# Exercise directions
In the entries below, find the line with "left hip: (34, 154)" and the line with "left ankle: (28, 154)"; reproduce those two lines and all lines between them exactly, without pictures.

*** Exercise data ***

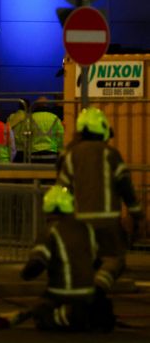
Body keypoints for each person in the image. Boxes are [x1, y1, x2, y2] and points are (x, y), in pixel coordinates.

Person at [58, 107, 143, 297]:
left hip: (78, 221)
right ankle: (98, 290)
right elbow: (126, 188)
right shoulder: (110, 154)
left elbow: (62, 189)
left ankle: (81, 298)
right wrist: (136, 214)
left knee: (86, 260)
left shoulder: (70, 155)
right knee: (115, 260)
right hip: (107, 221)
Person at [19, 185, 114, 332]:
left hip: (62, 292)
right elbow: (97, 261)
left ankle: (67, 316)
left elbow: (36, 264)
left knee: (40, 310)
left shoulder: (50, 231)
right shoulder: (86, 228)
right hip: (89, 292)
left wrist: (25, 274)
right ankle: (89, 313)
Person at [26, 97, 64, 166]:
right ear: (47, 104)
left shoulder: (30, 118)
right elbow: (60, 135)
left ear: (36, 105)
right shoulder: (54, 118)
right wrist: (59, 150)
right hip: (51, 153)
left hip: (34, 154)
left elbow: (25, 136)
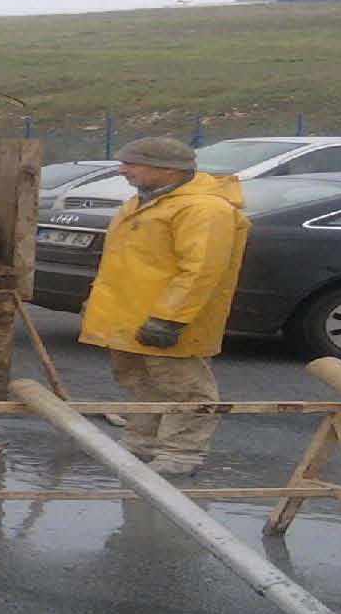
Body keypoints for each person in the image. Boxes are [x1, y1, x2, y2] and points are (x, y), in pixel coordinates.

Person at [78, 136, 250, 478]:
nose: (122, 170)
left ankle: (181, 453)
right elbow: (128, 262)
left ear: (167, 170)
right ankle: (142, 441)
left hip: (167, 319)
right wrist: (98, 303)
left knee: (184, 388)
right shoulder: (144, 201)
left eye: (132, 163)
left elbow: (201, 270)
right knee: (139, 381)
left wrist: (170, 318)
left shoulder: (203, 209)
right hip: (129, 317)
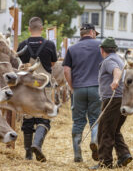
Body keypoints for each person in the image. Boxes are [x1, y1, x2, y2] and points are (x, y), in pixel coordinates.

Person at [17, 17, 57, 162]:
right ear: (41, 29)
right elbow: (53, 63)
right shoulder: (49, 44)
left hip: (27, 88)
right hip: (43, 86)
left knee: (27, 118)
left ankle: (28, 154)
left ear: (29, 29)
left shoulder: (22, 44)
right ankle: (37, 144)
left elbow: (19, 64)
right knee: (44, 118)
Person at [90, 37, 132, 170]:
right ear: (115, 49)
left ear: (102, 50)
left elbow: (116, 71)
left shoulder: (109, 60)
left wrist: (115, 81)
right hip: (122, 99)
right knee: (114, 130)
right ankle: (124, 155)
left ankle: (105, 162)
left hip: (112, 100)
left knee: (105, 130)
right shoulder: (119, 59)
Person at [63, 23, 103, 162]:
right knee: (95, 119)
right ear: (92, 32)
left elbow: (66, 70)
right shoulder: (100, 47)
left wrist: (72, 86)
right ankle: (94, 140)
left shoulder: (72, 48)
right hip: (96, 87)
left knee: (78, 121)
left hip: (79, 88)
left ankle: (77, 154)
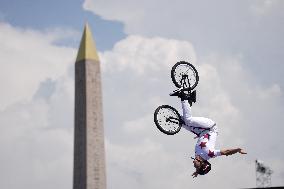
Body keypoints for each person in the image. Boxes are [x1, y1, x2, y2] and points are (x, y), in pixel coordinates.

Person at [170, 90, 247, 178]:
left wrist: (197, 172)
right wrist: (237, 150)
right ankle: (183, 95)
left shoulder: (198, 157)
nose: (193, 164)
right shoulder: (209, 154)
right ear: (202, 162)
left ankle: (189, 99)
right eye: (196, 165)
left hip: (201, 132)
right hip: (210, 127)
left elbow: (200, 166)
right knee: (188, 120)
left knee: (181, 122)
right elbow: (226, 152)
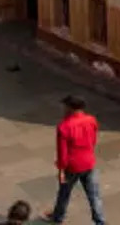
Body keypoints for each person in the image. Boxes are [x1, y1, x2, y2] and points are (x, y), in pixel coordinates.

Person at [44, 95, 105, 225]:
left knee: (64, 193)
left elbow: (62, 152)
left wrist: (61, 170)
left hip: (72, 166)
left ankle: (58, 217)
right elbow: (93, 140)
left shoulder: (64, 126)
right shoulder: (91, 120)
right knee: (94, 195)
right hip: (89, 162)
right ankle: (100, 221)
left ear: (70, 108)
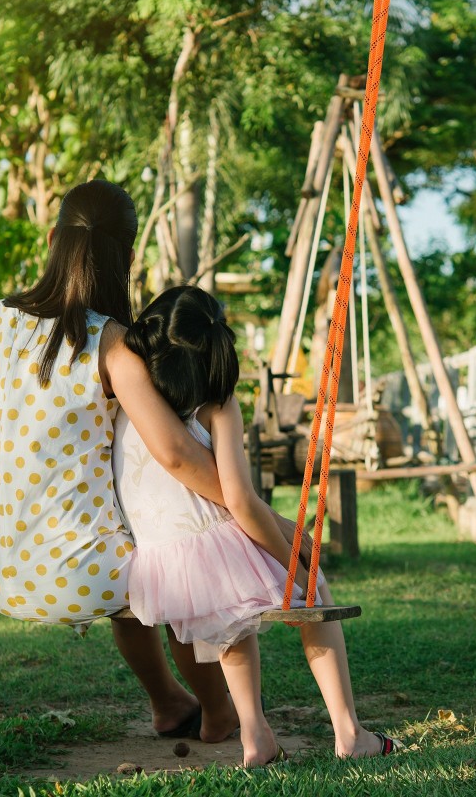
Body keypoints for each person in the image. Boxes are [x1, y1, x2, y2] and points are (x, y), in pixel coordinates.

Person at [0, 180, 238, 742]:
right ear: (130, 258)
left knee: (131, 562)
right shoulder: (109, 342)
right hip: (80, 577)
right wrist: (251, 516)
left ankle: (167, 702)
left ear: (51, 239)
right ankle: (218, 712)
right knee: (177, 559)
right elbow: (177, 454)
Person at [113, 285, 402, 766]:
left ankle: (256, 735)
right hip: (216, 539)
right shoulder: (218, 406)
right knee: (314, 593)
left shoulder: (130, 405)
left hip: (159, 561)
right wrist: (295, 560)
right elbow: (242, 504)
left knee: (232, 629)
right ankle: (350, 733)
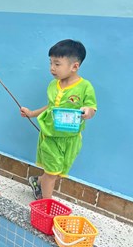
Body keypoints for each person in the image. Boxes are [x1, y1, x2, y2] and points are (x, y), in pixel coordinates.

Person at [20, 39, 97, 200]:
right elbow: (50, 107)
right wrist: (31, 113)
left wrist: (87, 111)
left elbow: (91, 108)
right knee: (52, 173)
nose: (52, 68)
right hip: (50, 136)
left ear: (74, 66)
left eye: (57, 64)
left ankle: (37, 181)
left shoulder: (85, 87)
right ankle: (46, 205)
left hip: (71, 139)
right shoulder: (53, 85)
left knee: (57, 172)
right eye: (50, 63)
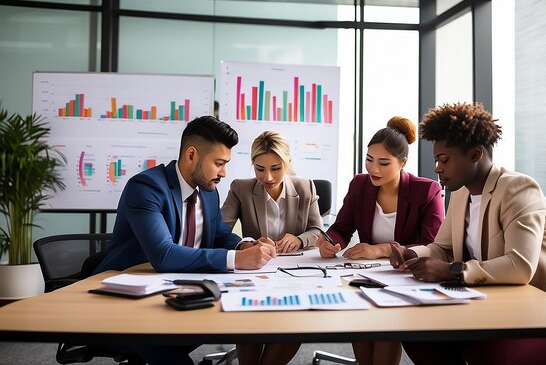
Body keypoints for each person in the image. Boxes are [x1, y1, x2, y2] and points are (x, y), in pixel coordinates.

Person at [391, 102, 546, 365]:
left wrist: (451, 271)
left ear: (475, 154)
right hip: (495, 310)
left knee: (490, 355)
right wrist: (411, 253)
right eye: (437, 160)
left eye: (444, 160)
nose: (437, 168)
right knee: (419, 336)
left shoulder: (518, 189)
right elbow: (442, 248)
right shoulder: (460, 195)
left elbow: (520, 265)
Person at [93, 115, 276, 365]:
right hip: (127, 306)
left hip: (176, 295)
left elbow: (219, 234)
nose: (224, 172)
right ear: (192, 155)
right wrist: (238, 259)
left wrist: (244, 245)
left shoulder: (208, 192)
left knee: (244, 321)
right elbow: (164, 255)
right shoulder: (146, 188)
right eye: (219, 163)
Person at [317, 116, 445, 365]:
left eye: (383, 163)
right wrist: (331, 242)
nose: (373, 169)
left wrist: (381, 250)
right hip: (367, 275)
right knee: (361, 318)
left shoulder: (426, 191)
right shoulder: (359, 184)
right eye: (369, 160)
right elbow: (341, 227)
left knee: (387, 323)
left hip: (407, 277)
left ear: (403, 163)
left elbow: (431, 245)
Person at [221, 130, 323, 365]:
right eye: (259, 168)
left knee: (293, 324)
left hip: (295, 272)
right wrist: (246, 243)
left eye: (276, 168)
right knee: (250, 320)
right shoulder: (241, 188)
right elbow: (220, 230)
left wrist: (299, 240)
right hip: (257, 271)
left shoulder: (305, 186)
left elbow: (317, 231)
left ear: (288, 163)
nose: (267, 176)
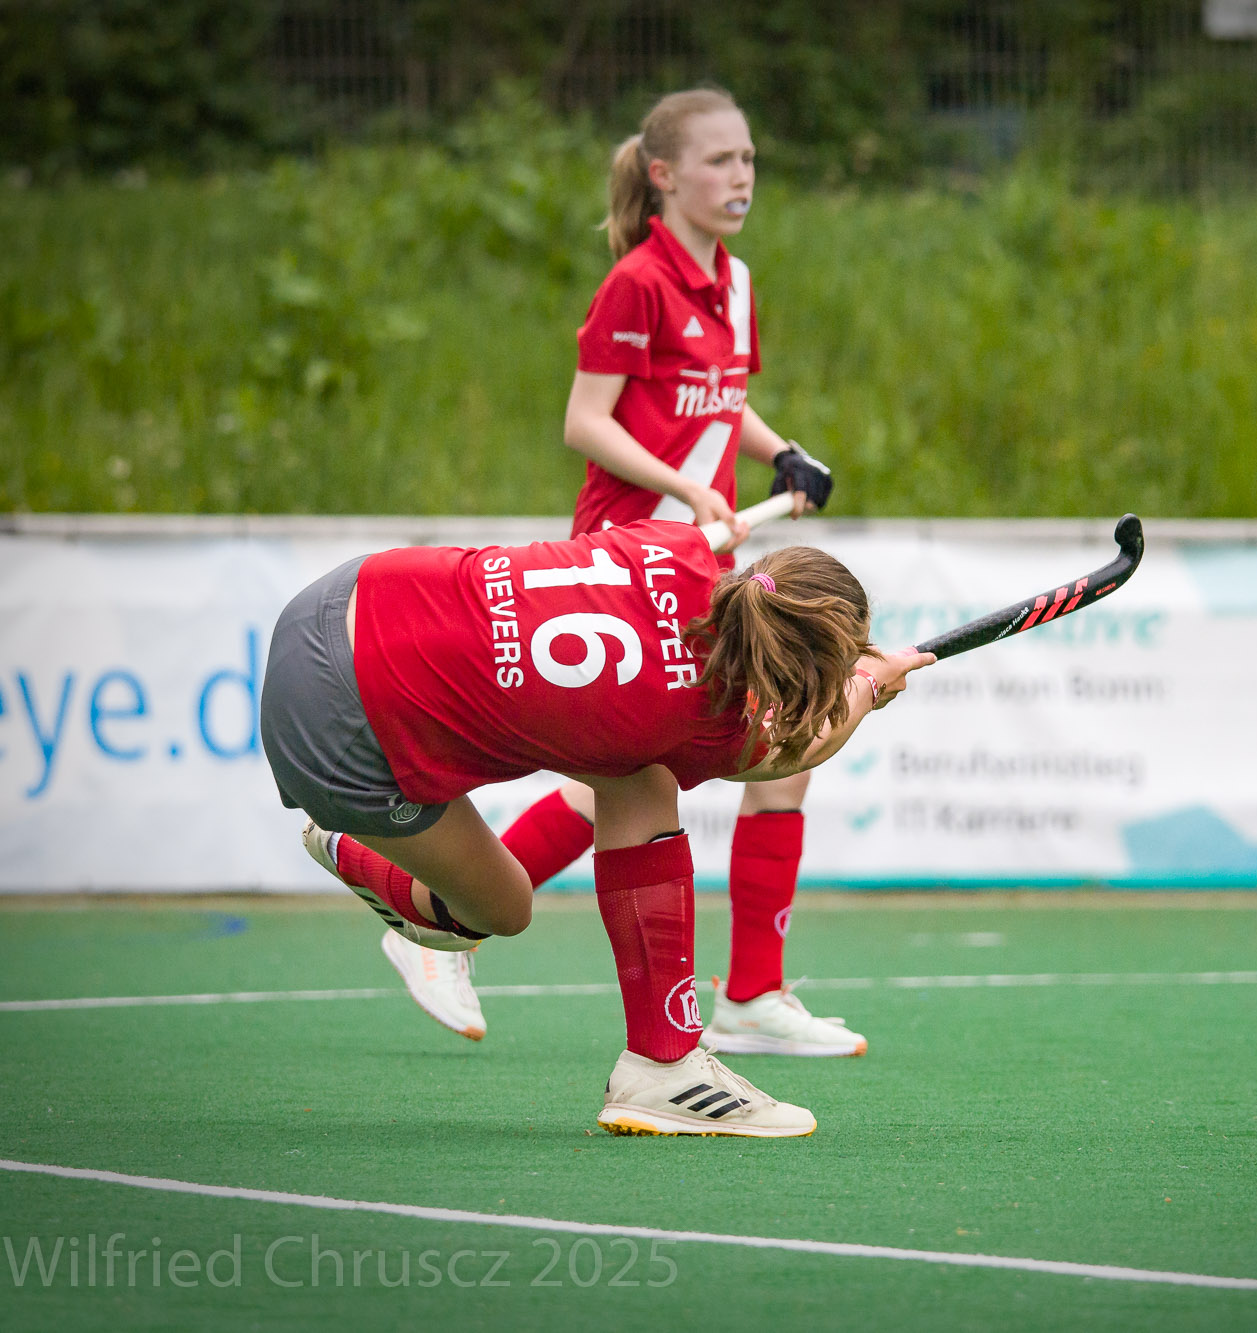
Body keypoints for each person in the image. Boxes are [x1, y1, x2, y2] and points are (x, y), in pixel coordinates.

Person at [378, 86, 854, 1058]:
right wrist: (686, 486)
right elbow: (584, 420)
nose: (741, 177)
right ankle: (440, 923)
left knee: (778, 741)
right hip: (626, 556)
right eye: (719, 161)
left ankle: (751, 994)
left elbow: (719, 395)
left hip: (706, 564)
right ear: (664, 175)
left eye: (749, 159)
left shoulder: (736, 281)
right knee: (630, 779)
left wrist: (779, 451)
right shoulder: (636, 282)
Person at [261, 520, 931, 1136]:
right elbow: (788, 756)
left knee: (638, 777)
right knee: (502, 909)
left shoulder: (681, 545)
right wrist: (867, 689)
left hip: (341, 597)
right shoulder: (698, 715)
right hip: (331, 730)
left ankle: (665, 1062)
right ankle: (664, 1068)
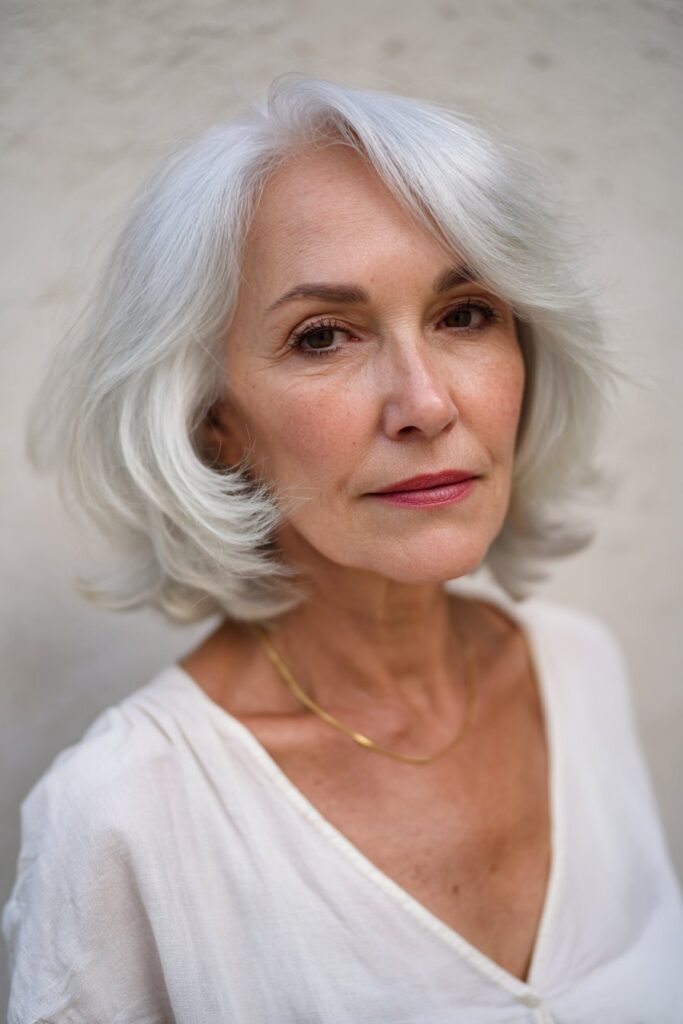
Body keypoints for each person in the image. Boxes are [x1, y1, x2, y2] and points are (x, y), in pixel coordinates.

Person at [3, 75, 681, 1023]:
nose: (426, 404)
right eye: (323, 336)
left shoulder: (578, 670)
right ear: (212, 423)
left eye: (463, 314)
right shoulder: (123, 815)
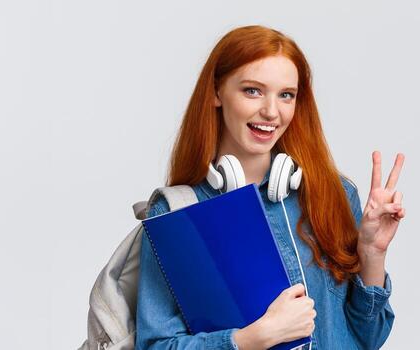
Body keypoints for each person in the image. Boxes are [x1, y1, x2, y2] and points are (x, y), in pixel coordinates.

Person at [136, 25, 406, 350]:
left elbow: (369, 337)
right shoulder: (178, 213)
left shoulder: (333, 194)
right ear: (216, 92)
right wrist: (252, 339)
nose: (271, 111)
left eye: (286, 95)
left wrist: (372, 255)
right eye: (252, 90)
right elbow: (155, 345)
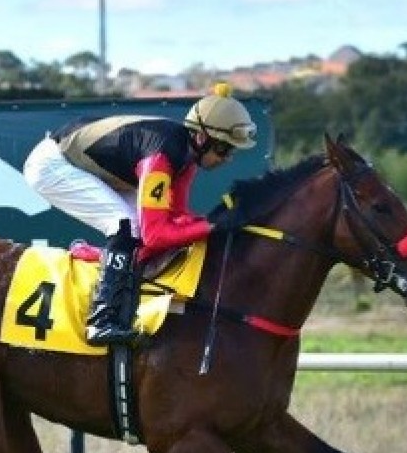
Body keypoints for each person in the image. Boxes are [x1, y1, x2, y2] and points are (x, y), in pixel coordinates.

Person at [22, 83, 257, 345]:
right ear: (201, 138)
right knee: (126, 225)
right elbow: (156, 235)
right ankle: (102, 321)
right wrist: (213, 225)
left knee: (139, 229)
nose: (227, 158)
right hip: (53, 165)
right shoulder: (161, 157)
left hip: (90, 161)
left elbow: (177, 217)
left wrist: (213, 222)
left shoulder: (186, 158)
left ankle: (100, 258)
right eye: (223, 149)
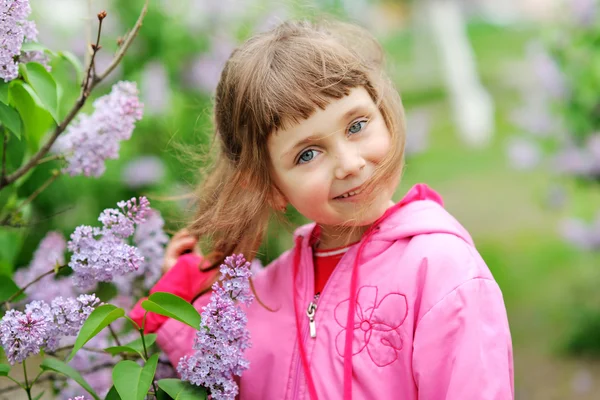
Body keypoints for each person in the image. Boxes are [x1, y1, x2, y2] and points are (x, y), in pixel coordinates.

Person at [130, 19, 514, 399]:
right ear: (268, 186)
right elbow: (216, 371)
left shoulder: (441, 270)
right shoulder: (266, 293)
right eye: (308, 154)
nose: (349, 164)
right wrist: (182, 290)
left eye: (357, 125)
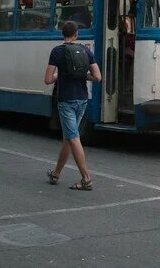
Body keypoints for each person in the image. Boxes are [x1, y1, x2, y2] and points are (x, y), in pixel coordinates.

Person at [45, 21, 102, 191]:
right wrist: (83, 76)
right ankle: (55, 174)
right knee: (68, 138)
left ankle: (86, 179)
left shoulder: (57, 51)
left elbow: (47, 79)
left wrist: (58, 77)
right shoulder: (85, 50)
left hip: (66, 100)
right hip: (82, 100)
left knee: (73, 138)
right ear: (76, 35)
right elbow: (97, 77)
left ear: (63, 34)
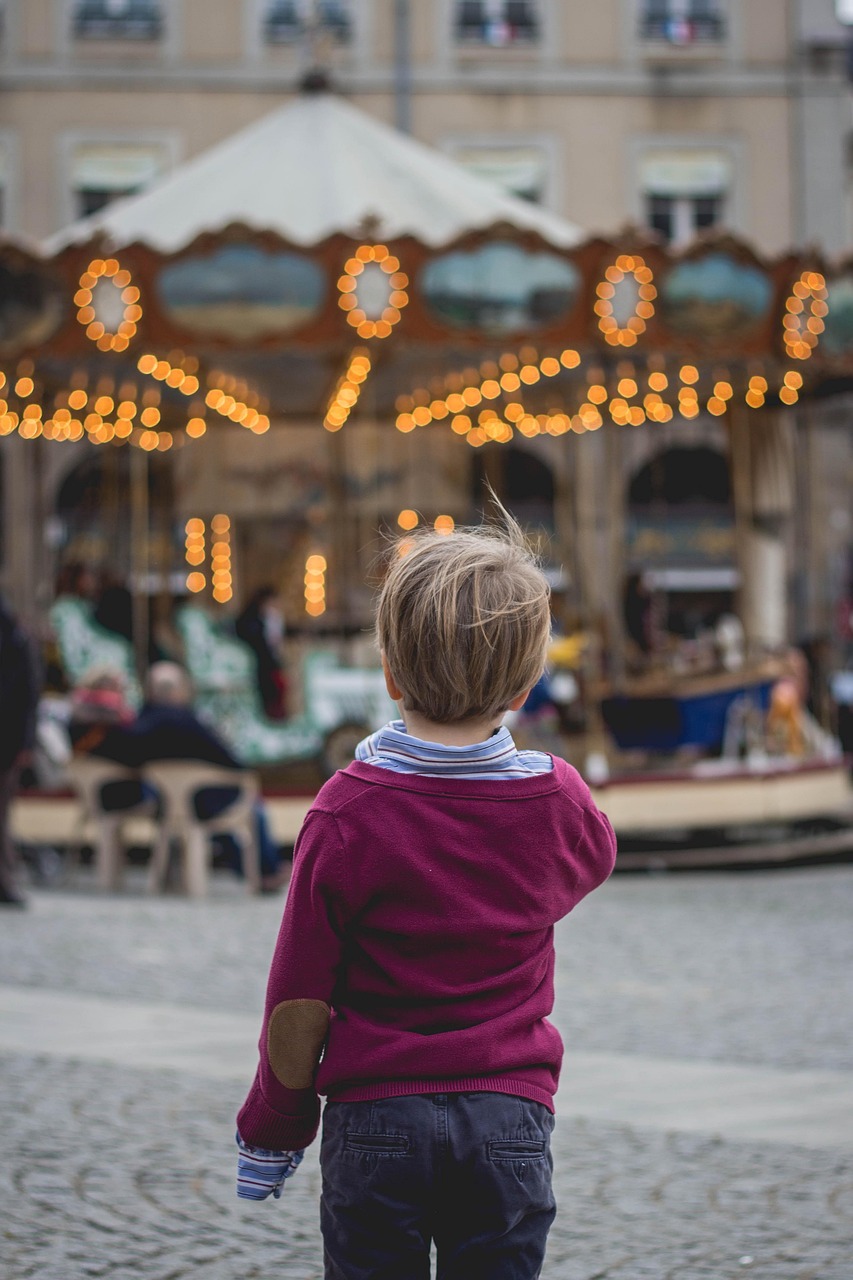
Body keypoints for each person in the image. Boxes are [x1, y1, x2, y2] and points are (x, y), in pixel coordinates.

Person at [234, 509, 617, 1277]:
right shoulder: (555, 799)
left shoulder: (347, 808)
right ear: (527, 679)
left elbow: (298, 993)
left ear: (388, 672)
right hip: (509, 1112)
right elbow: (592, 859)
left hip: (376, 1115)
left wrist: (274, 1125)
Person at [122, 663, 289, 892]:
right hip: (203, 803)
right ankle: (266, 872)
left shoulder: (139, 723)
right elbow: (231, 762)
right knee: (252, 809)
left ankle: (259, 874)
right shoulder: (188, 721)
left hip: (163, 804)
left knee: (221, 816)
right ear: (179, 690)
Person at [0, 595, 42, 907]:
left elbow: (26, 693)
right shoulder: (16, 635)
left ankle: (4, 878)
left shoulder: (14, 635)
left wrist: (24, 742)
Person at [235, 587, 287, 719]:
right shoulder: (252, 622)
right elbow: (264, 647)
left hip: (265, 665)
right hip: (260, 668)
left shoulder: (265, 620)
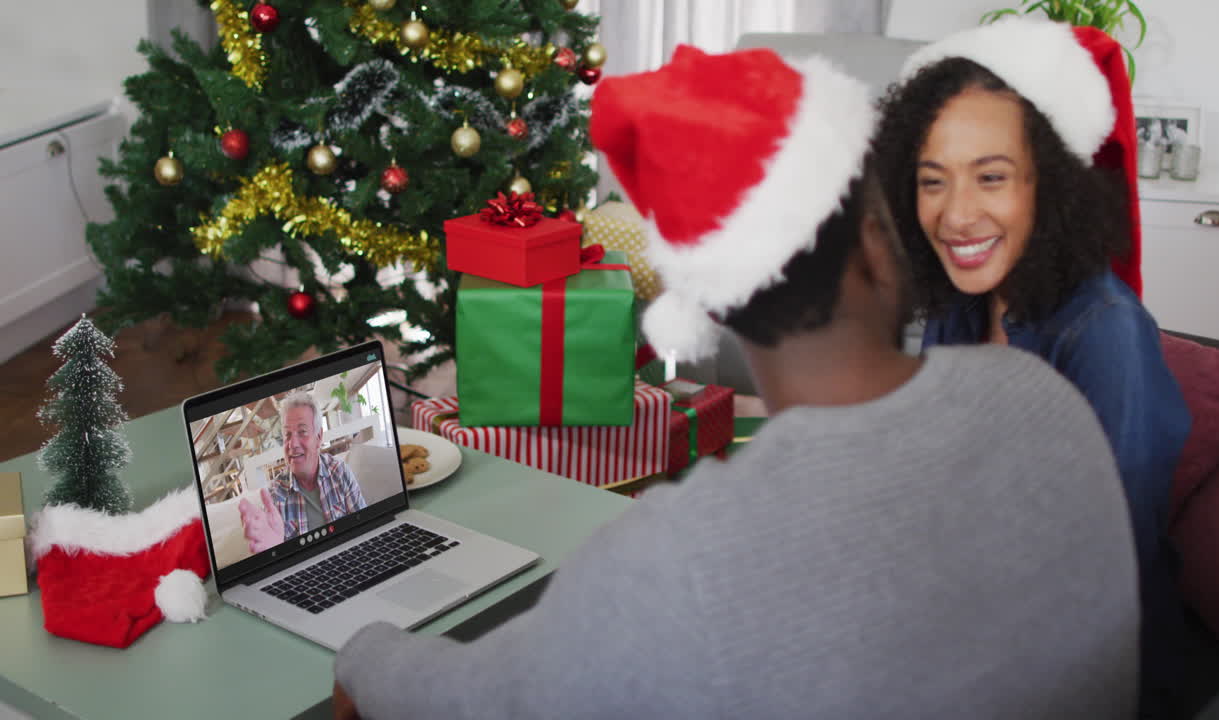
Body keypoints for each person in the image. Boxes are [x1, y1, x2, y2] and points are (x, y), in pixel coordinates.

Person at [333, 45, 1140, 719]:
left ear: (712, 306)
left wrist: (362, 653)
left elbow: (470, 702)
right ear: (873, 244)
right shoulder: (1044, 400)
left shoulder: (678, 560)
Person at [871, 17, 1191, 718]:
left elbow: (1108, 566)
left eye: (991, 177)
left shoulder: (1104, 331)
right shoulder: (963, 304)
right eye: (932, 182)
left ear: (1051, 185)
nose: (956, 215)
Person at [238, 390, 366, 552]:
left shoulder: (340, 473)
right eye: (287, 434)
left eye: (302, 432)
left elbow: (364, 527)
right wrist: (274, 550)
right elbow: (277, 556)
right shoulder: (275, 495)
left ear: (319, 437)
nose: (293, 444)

***

# The answer
left hip: (34, 154)
left elbow: (25, 136)
Body keypoints for each person in the image. Boxes are [x1, y1, x2, y2] and points are (x, y), in pixel coordinates.

Person at [78, 136, 250, 478]:
nose: (122, 170)
left ankle: (181, 453)
right elbow: (128, 262)
left ear: (167, 170)
right ankle: (142, 441)
left hip: (167, 319)
right wrist: (98, 303)
left knee: (184, 388)
right shoulder: (144, 201)
left eye: (132, 163)
left elbow: (201, 270)
right knee: (139, 381)
left wrist: (170, 318)
left shoulder: (203, 209)
right hip: (129, 317)
Body keypoints for each person in the image. Boxes are [x1, y1, x2, y2] and points are (x, y), in pixel coordinates.

Person at [17, 17, 57, 162]:
right ear: (41, 29)
right elbow: (53, 63)
right shoulder: (49, 44)
left hip: (27, 88)
right hip: (43, 86)
left knee: (27, 118)
left ankle: (28, 154)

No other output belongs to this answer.